— YOUR TASK —
With pictures left out, set down exactly the lines that begin at the one containing "26: (220, 356, 2.52)" and end with the last line of the entries below.

══ INFORMATION

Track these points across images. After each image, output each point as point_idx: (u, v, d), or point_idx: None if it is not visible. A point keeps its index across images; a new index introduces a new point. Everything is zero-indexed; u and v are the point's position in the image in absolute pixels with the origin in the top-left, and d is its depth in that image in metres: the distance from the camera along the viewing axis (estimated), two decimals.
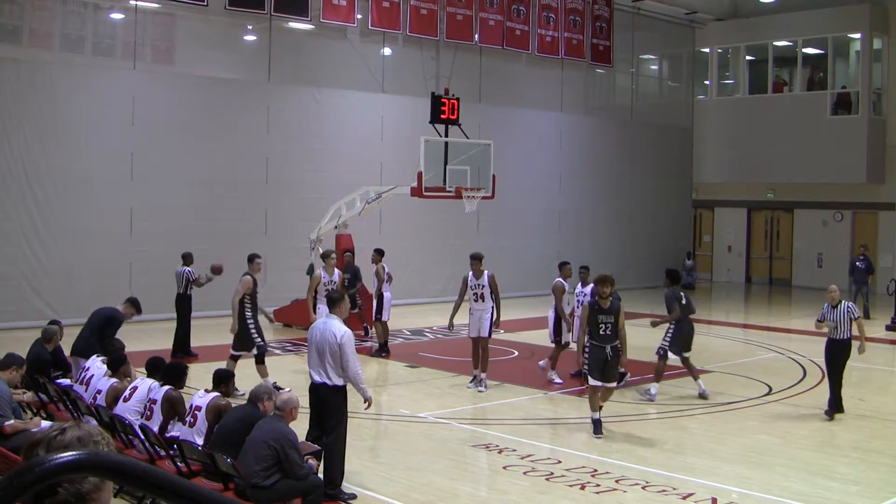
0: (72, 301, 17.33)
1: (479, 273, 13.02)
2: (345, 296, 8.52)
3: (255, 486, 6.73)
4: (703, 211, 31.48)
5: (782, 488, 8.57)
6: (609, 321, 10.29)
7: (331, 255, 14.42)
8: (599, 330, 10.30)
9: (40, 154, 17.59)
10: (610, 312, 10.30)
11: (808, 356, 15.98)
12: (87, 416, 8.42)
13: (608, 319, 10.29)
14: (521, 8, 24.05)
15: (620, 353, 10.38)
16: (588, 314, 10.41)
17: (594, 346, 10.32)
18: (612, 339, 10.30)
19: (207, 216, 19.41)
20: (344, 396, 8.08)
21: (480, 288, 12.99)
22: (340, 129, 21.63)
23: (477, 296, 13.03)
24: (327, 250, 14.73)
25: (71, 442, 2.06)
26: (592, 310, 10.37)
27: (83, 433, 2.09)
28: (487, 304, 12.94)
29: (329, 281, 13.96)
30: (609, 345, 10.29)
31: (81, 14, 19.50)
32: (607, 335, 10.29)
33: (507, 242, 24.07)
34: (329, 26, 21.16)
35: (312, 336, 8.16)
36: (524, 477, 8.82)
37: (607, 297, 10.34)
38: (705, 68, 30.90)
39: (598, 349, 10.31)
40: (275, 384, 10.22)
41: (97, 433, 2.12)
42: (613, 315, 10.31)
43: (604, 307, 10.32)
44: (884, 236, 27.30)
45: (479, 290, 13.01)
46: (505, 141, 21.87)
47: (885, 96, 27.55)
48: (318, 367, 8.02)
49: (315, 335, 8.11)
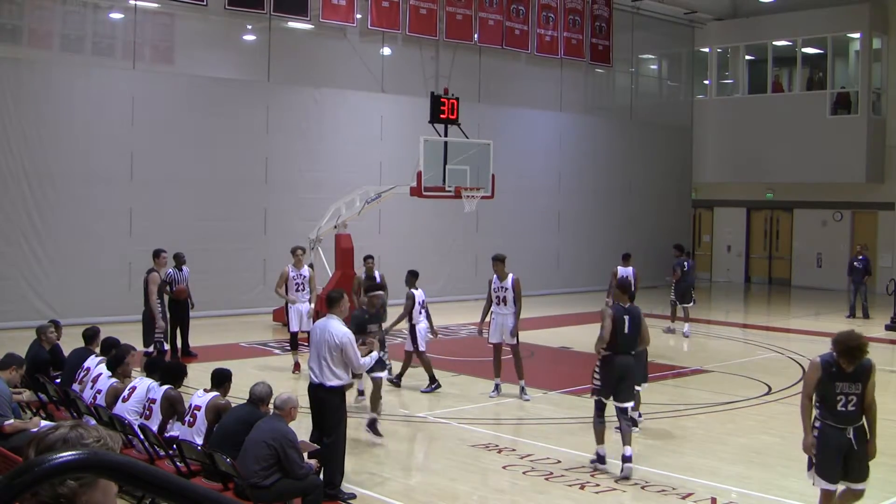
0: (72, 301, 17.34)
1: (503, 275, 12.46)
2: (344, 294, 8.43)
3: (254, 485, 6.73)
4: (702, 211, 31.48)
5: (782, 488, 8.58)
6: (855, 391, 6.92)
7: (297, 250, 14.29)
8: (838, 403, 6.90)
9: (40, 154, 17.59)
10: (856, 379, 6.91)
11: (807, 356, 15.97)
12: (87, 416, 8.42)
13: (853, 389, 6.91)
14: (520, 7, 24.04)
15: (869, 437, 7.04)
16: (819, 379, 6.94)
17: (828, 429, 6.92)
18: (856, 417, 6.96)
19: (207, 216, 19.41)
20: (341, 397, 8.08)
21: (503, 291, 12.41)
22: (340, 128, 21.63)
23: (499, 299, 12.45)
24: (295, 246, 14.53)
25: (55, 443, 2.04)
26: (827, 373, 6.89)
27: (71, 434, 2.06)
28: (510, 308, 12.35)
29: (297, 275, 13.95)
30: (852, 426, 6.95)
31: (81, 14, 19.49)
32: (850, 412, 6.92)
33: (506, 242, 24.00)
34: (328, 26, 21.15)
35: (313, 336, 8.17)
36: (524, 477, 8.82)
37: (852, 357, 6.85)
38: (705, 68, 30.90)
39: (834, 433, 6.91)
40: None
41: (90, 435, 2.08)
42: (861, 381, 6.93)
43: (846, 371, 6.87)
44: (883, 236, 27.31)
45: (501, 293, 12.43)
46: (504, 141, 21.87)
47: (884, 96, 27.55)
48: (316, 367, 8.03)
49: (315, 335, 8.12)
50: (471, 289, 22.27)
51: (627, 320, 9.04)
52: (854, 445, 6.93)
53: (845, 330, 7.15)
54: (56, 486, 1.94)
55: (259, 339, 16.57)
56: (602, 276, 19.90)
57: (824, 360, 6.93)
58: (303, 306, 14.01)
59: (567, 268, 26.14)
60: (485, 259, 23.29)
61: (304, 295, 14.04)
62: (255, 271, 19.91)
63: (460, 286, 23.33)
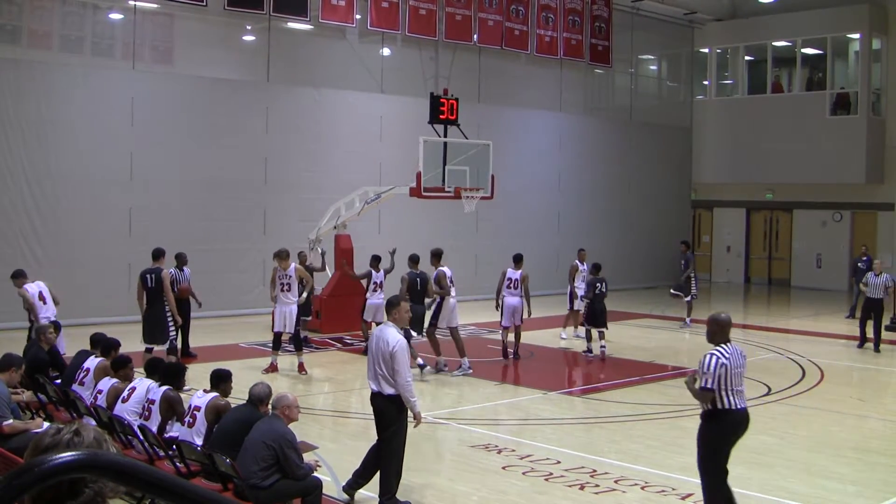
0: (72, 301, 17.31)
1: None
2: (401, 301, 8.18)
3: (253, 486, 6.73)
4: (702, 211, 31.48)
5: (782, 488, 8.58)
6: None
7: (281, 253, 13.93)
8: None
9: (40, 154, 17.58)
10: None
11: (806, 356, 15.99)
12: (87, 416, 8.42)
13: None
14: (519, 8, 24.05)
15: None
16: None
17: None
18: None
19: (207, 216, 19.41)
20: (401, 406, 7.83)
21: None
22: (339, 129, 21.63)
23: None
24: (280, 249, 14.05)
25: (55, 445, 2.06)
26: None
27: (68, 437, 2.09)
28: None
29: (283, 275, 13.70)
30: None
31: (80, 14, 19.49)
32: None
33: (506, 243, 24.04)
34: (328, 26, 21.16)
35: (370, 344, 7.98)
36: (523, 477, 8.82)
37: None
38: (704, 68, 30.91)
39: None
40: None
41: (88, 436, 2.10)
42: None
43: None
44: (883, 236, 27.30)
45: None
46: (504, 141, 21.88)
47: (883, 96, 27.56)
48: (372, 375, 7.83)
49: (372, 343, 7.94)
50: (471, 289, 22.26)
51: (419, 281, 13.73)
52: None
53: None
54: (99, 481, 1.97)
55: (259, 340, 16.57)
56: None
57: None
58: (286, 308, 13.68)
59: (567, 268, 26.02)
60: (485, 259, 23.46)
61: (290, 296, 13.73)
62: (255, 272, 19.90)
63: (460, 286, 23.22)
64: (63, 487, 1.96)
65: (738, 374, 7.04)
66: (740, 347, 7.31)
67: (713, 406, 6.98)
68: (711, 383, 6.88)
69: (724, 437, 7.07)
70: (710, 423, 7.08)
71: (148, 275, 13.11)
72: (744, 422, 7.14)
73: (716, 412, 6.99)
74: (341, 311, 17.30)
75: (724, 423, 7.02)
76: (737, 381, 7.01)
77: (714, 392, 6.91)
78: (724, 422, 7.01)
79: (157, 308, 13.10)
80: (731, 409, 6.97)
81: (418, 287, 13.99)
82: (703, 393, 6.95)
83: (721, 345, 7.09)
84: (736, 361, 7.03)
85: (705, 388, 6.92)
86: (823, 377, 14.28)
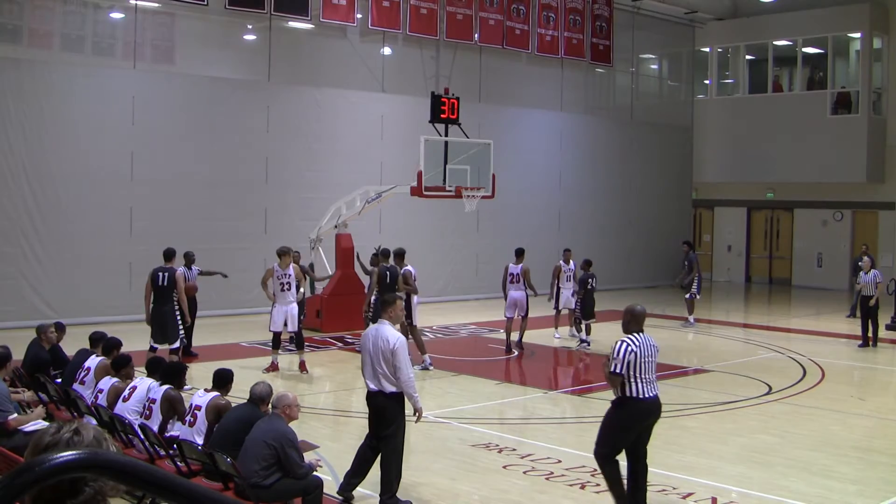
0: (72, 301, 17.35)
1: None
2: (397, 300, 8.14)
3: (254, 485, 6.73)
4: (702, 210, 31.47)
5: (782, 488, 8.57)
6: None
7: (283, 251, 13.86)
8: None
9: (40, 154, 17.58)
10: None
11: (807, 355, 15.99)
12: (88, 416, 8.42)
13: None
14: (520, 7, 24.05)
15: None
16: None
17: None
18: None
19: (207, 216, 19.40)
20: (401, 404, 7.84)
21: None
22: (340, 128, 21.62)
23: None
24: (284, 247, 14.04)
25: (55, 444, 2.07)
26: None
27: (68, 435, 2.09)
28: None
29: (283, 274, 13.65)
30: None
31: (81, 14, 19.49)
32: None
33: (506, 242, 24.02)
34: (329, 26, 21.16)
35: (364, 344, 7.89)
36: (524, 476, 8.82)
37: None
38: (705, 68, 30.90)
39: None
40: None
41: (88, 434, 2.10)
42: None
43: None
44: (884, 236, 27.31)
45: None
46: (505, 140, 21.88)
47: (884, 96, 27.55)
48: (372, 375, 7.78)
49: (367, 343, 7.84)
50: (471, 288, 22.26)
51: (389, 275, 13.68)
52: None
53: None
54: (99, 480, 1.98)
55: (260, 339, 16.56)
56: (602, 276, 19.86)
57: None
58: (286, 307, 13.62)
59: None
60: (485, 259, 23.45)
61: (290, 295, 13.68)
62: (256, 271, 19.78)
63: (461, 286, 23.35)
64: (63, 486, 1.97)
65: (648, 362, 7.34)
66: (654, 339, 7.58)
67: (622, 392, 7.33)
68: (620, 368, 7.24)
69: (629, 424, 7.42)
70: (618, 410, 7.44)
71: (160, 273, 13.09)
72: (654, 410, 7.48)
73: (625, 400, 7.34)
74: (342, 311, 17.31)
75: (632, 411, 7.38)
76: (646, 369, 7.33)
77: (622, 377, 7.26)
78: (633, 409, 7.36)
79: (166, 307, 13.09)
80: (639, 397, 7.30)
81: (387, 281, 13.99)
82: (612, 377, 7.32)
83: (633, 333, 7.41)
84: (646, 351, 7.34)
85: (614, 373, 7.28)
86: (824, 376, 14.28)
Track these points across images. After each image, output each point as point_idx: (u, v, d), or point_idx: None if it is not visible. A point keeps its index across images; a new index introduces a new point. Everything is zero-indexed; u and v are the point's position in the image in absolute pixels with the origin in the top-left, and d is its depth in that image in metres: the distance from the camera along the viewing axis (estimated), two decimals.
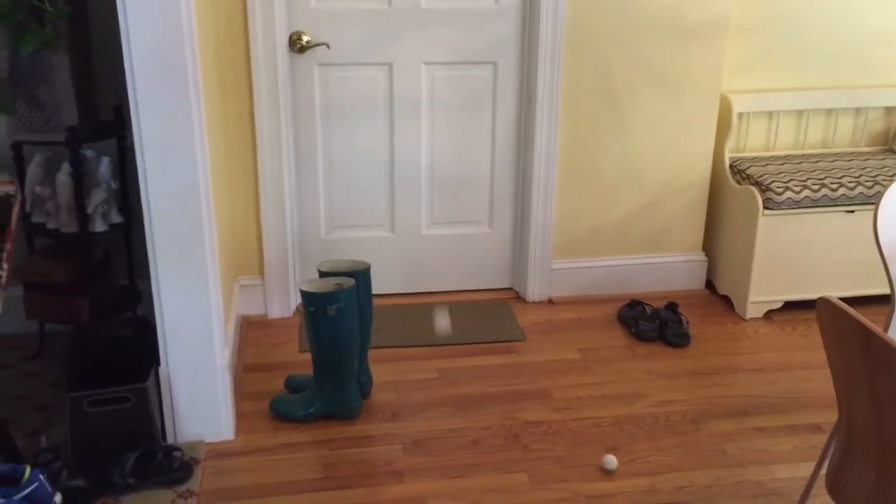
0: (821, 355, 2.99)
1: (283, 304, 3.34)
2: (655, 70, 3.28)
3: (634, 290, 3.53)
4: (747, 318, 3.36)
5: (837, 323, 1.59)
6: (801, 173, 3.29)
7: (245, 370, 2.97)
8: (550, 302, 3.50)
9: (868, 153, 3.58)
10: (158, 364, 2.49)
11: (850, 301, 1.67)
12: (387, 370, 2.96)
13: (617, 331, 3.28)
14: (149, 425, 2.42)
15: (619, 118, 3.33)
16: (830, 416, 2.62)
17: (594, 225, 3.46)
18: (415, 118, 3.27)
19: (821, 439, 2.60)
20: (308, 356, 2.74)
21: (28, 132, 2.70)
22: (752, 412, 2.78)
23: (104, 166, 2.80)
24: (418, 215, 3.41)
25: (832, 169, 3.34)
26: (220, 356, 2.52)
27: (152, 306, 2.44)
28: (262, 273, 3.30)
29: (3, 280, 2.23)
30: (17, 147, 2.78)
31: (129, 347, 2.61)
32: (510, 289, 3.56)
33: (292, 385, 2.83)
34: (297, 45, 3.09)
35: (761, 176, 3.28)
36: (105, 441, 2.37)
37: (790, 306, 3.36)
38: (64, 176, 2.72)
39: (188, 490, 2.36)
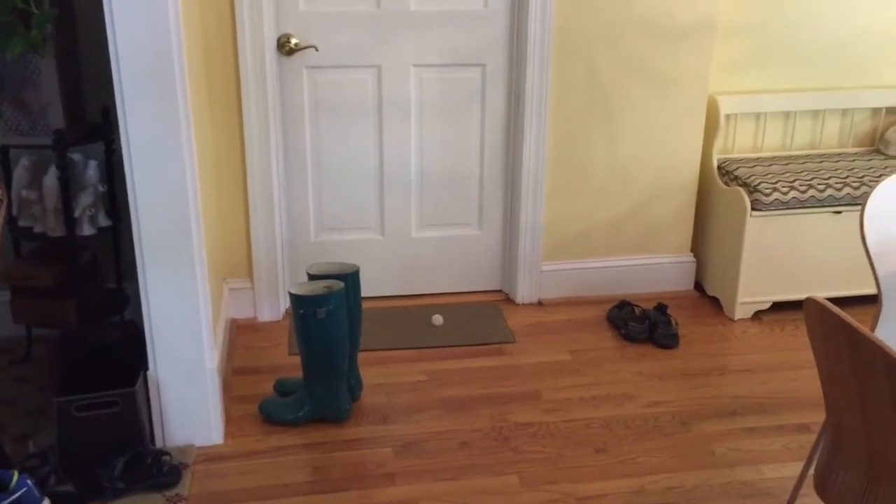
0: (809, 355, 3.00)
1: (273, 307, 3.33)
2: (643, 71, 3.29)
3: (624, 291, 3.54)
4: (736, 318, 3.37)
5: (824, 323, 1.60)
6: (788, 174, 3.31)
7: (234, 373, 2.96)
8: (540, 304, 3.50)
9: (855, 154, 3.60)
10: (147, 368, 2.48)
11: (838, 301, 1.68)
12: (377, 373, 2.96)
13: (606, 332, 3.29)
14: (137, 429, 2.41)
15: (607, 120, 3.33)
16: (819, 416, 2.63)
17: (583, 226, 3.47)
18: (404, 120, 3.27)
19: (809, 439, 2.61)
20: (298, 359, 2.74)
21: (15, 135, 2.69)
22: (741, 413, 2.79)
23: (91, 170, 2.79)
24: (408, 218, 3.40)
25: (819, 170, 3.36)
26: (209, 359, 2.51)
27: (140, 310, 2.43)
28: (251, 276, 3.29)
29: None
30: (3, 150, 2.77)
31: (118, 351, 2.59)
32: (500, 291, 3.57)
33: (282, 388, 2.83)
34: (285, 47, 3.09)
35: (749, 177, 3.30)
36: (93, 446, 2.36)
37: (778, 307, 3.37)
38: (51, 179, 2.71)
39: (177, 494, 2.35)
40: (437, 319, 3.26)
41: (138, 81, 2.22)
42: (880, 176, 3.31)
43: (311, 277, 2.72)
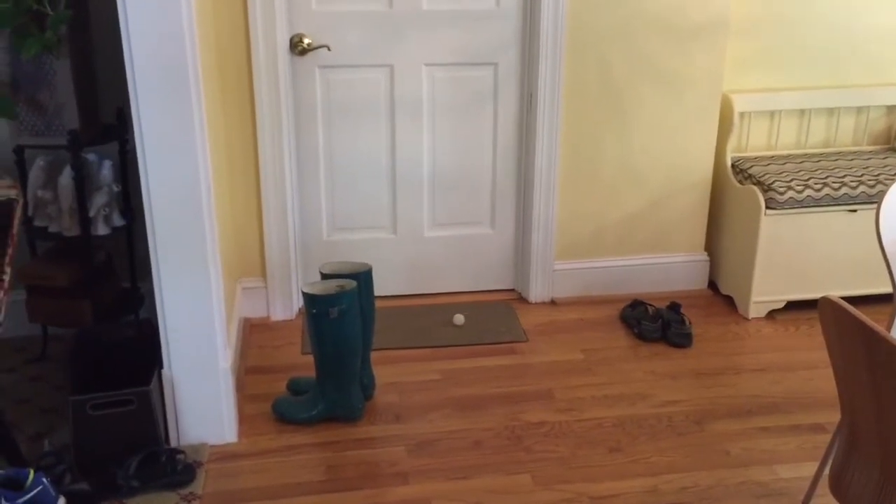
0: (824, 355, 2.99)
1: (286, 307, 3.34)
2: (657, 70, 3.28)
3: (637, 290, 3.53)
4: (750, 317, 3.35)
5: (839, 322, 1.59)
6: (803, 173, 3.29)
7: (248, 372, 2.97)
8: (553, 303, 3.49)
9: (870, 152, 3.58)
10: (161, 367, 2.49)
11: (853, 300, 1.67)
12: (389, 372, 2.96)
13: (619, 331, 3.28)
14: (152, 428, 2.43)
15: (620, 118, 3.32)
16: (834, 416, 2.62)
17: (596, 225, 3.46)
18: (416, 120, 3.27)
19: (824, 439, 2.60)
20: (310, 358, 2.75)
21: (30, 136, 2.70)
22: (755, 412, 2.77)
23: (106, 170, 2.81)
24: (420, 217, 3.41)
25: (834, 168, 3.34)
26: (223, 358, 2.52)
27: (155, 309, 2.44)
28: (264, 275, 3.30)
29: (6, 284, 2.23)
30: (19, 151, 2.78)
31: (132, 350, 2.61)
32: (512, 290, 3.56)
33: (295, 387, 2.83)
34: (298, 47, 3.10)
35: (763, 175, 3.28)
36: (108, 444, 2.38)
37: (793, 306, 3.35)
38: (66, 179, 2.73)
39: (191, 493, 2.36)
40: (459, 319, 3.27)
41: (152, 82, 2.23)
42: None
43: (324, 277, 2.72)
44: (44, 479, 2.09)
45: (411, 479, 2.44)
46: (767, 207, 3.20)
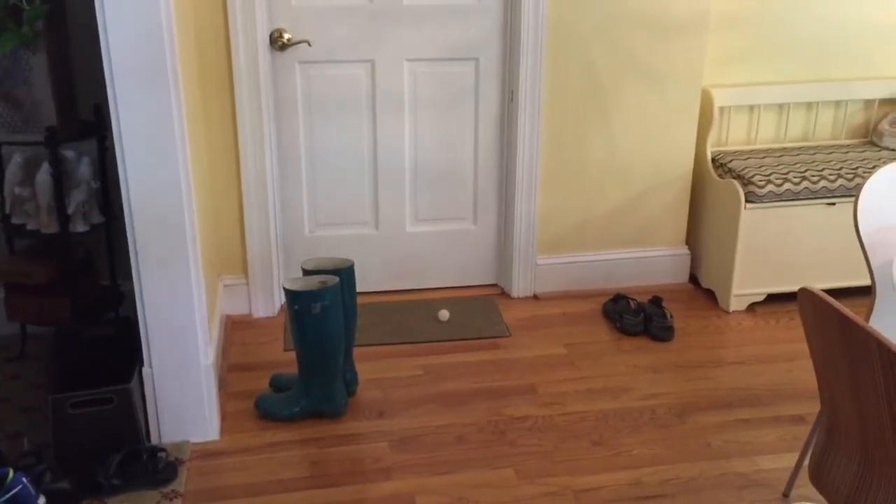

════

— RESPONSE —
26: (220, 356, 2.52)
27: (152, 306, 2.44)
28: (262, 273, 3.30)
29: (3, 280, 2.23)
30: (17, 147, 2.78)
31: (129, 347, 2.61)
32: (510, 289, 3.56)
33: (292, 385, 2.83)
34: (297, 45, 3.09)
35: (761, 176, 3.28)
36: (105, 441, 2.37)
37: (790, 306, 3.36)
38: (64, 176, 2.72)
39: (188, 490, 2.36)
0: (809, 355, 3.00)
1: (273, 307, 3.33)
2: (643, 71, 3.29)
3: (624, 291, 3.54)
4: (736, 318, 3.37)
5: (824, 323, 1.60)
6: (788, 174, 3.31)
7: (234, 373, 2.96)
8: (540, 304, 3.50)
9: (855, 154, 3.60)
10: (147, 368, 2.48)
11: (838, 301, 1.68)
12: (377, 373, 2.96)
13: (606, 332, 3.29)
14: (137, 429, 2.41)
15: (607, 120, 3.33)
16: (819, 416, 2.63)
17: (583, 226, 3.47)
18: (404, 120, 3.27)
19: (809, 439, 2.61)
20: (298, 359, 2.74)
21: (15, 135, 2.69)
22: (741, 413, 2.79)
23: (91, 170, 2.79)
24: (408, 218, 3.40)
25: (819, 170, 3.36)
26: (209, 359, 2.51)
27: (140, 310, 2.43)
28: (251, 276, 3.29)
29: None
30: (3, 150, 2.77)
31: (118, 351, 2.59)
32: (500, 291, 3.57)
33: (282, 388, 2.83)
34: (285, 47, 3.09)
35: (749, 177, 3.30)
36: (93, 446, 2.36)
37: (778, 307, 3.37)
38: (51, 179, 2.71)
39: (177, 494, 2.35)
40: (437, 319, 3.26)
41: (138, 81, 2.22)
42: (880, 176, 3.31)
43: (311, 277, 2.72)
0: (824, 355, 2.99)
1: (286, 307, 3.34)
2: (657, 70, 3.28)
3: (637, 290, 3.53)
4: (750, 317, 3.35)
5: (839, 322, 1.59)
6: (803, 173, 3.29)
7: (248, 372, 2.97)
8: (553, 303, 3.49)
9: (870, 152, 3.58)
10: (161, 367, 2.49)
11: (853, 300, 1.67)
12: (389, 372, 2.96)
13: (619, 331, 3.28)
14: (152, 428, 2.43)
15: (620, 118, 3.32)
16: (834, 416, 2.62)
17: (596, 225, 3.46)
18: (416, 120, 3.27)
19: (824, 439, 2.60)
20: (310, 358, 2.75)
21: (30, 136, 2.70)
22: (755, 412, 2.77)
23: (106, 170, 2.81)
24: (420, 217, 3.41)
25: (834, 168, 3.34)
26: (223, 358, 2.52)
27: (155, 309, 2.44)
28: (264, 275, 3.30)
29: (6, 284, 2.23)
30: (19, 151, 2.78)
31: (132, 350, 2.61)
32: (512, 290, 3.56)
33: (295, 387, 2.83)
34: (298, 47, 3.10)
35: (763, 175, 3.28)
36: (108, 444, 2.38)
37: (793, 306, 3.35)
38: (66, 179, 2.73)
39: (191, 493, 2.36)
40: (459, 319, 3.27)
41: (152, 82, 2.23)
42: None
43: (324, 277, 2.72)
44: (44, 479, 2.09)
45: (411, 479, 2.44)
46: (767, 207, 3.20)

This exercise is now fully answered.